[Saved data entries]
================================

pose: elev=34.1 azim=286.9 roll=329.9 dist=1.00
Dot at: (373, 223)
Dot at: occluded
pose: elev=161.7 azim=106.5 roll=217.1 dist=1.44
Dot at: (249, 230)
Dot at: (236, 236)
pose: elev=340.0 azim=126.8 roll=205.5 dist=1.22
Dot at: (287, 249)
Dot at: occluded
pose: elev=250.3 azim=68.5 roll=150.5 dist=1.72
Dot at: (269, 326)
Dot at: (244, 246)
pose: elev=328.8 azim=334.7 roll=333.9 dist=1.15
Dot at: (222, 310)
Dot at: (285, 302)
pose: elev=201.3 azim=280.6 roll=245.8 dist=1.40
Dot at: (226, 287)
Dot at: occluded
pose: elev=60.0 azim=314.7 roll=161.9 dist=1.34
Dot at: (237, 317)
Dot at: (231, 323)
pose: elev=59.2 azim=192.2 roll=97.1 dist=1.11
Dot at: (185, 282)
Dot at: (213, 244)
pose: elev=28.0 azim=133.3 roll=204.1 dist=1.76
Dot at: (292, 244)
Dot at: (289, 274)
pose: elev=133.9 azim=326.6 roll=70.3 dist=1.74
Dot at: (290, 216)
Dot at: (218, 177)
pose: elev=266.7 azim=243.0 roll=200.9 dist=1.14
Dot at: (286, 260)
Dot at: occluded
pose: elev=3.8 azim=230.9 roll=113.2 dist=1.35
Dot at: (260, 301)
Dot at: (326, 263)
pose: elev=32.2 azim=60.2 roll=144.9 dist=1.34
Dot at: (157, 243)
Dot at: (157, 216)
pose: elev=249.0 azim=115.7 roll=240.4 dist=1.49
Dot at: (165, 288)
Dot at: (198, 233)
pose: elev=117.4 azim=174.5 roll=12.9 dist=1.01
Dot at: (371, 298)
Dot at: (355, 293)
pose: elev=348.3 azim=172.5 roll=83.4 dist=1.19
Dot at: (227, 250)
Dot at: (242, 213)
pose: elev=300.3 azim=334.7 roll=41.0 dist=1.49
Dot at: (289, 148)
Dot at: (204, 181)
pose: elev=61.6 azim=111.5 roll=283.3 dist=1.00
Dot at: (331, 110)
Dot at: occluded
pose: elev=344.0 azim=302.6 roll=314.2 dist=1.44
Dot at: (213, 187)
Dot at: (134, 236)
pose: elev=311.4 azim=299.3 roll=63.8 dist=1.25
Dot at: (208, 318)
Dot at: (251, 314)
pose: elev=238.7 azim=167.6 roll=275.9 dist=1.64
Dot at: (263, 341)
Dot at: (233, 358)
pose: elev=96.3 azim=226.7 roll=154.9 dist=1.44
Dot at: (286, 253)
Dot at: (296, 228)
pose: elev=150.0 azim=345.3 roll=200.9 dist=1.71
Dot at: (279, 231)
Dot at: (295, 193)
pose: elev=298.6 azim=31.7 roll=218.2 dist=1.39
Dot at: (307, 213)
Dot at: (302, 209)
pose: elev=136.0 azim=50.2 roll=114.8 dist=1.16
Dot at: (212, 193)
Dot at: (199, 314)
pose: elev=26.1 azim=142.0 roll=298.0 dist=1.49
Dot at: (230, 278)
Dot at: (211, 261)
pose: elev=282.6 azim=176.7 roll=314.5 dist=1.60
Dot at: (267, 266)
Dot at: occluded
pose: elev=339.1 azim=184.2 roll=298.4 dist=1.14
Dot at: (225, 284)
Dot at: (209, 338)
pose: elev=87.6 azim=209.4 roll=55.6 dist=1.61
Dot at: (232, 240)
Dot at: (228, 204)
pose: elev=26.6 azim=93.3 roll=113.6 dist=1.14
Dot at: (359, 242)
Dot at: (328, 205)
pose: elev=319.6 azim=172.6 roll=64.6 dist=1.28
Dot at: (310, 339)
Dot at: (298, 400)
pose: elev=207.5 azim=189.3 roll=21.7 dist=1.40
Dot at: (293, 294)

================================

# [What you are asked to do]
Copy out the data verbatim from the line that contains "pose: elev=26.6 azim=93.3" through the end of the data, including both of those lines.

# [Solution]
pose: elev=26.6 azim=93.3 roll=113.6 dist=1.14
Dot at: (359, 242)
Dot at: (328, 205)
pose: elev=319.6 azim=172.6 roll=64.6 dist=1.28
Dot at: (310, 339)
Dot at: (298, 400)
pose: elev=207.5 azim=189.3 roll=21.7 dist=1.40
Dot at: (293, 294)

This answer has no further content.